Ateneo Policy Center researchers receive Outstanding Scholarly Work Award
09 Jun 2022
On June 6, 2022, Dr. Ronald U. Mendoza, Dr. Tristan Canare, Jurel K. Yap, Leonardo Jaminola, and Gabrielle Ann Mendoza were recognized for their publication titled “Unpacking Presidential Satisfaction: Preliminary Insights from Survey Data on the Bottom Poor in Metro Manila”.
During the University Scholarly Work Awards 2022 held in Ateneo de Manila University, the authors were given the Outstanding Scholarly Work Award for their significant contribution to the discipline.
The publication can be accessed through this link: https://brill.com/view/journals/ppsj/42/1/article-p1_1.xml
Below is a transcript of the acceptance speech delivered by Dr. Ronald U. Mendoza on behalf of the team:
We live in a hyper-connected world where perceptions can be managed and emotions manipulated. Technology can enlighten and lessen the constraints of distance; but it can also obfuscate, mislead and divide. We embarked on this study sometime around 2019, and it was driven by the concern that political approval ratings could be shaped, not by manipulating the survey process and operations, but by hacking the perceptions and emotions of the survey respondents themselves.

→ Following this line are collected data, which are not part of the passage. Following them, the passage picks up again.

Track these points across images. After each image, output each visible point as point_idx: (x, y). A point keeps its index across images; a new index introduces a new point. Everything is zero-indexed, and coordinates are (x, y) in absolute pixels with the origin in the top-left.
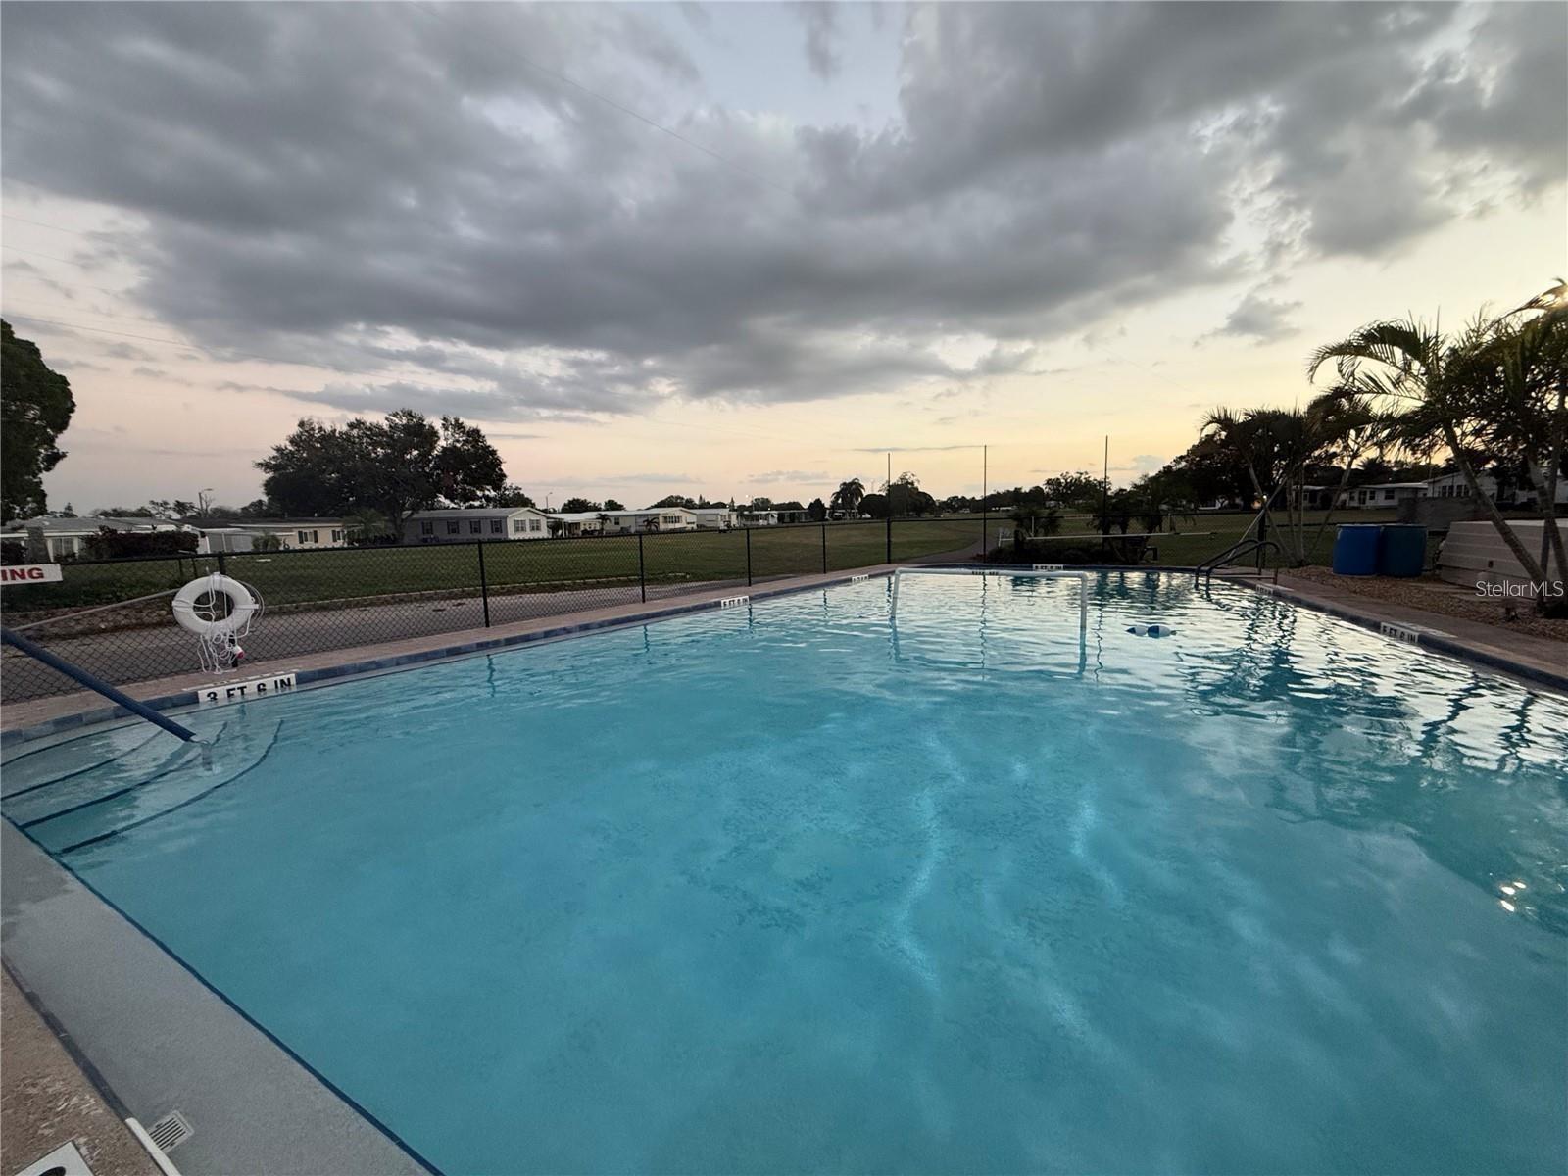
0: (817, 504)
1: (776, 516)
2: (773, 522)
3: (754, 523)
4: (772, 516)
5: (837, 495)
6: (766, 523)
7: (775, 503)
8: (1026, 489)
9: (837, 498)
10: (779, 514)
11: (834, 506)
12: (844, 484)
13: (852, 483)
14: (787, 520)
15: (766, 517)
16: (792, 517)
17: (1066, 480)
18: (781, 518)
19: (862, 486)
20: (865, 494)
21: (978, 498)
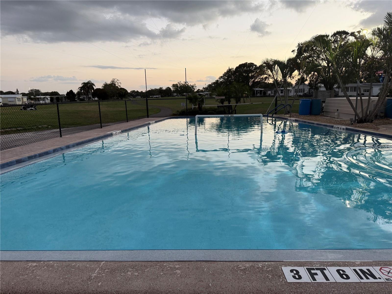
0: (71, 93)
1: (49, 99)
2: (48, 101)
3: (37, 102)
4: (47, 99)
5: (81, 88)
6: (44, 102)
7: (43, 92)
8: (164, 88)
9: (81, 90)
10: (51, 98)
11: (79, 93)
12: (84, 83)
13: (88, 83)
14: (55, 101)
15: (44, 99)
16: (58, 99)
17: (180, 85)
18: (52, 99)
19: (93, 84)
20: (95, 88)
21: (144, 91)
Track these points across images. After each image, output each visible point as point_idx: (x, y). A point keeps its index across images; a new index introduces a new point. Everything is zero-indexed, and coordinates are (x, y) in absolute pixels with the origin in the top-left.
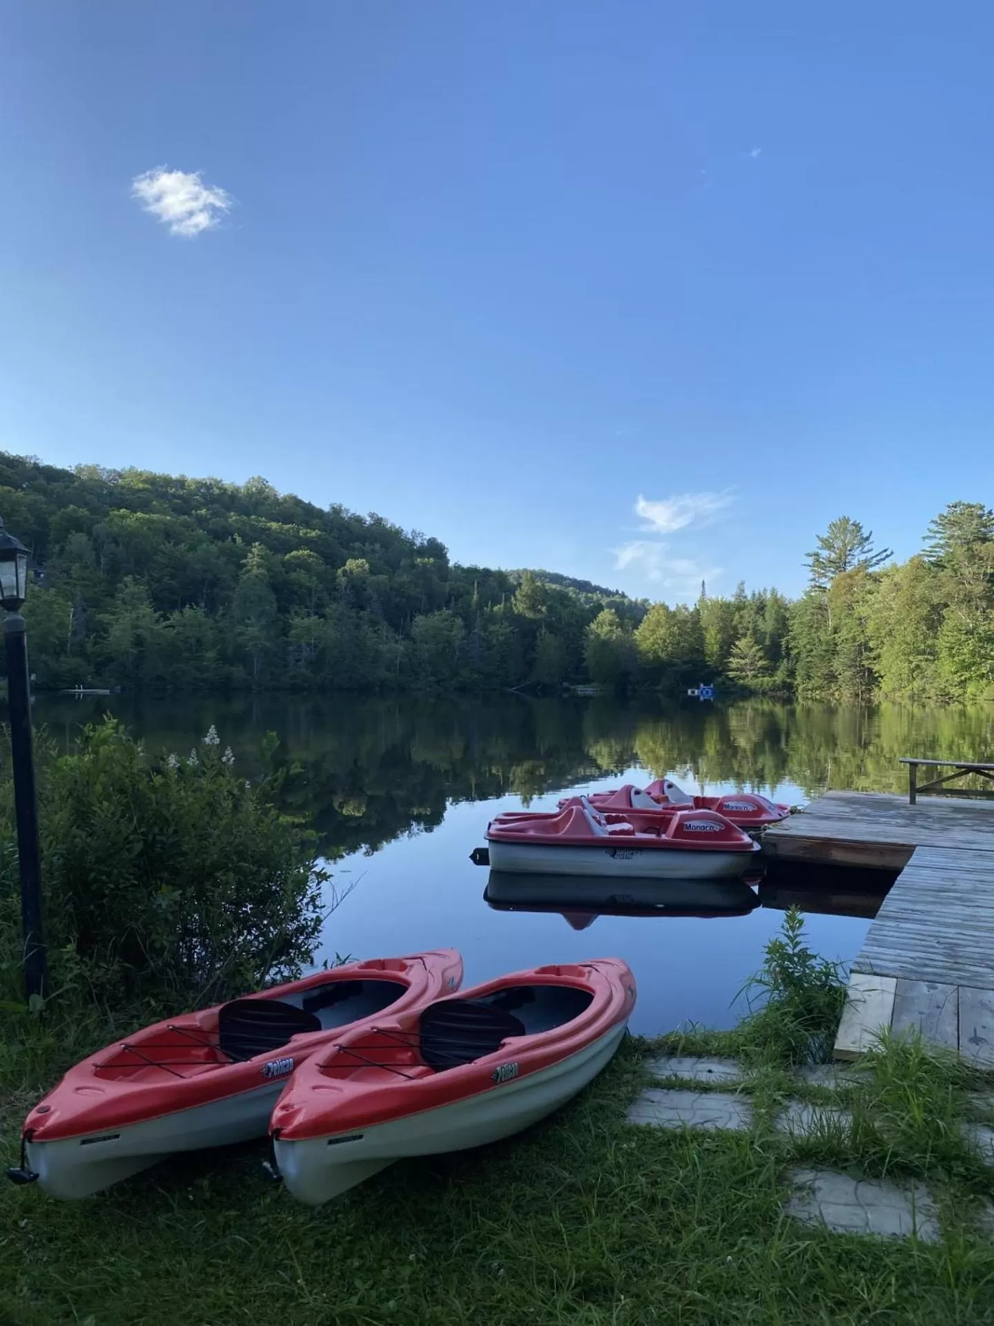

We hypothesized that survey exercises could be similar to Keynesian beauty contests. The Keynesian Beauty Contest is an early theory in behavioral finance that describes how short-term stock market fluctuations are not caused by changes in underlying value, but instead by investors attempting to figure out what others think the “average investor” finds valuable.
In our study, we found very little correlation between economic policy outcomes and presidential approval, despite economic outcomes like inflation and wages topping the concerns of citizens consistently across different surveys. Instead, we exposed evidence of herd behavior — individual perceptions of the group’s satisfaction appeared to be linked to a respondent’s own answer on satisfaction. We also found evidence that respondents who are more likely to support President Duterte are also more likely to believe in the fake news that “drug overdose is one of the leading causes for death for the youth”. (It is not, by the way.)
Given disinformation, patterns of herd behavior, and the chilling effect on formal media, the end result is likely a confusing information environment from which to base opinions, and this is what surveys will likely capture. Recent research in other countries has exposed possible perception bias, making some groups of citizens more vulnerable to fake news. In fact, there is strong evidence of more intense dissemination of misinformation and fake news in the run-up to both the U.S. 2016 presidential election and the UK 2019 general election. Further research in this area is critical for democracies to survive under this populist wave.
I thank the young inter-disciplinary team whose energy, expertise and curiosity drove this study and many others like it. (This economist learned a lot from them.) I thank my good friends in the major survey institutions who took our findings in stride (and in fact encouraged me to do more studies like this). I’m grateful to the Ateneo for providing the platform to innovate and create institutions like the Ateneo Policy Center, without which this study would not be possible.
This type of knowledge on new technologies is double-edged: it can be used to manipulate and pacify populations, or it can inform us how we can better capture and empower the true voice of the people. If we approach this area with deep humility and even deeper ethical moorings, then we’re hopeful that in the flood of social and traditional media noise today, we might be able to hear and better understand the voice of our people.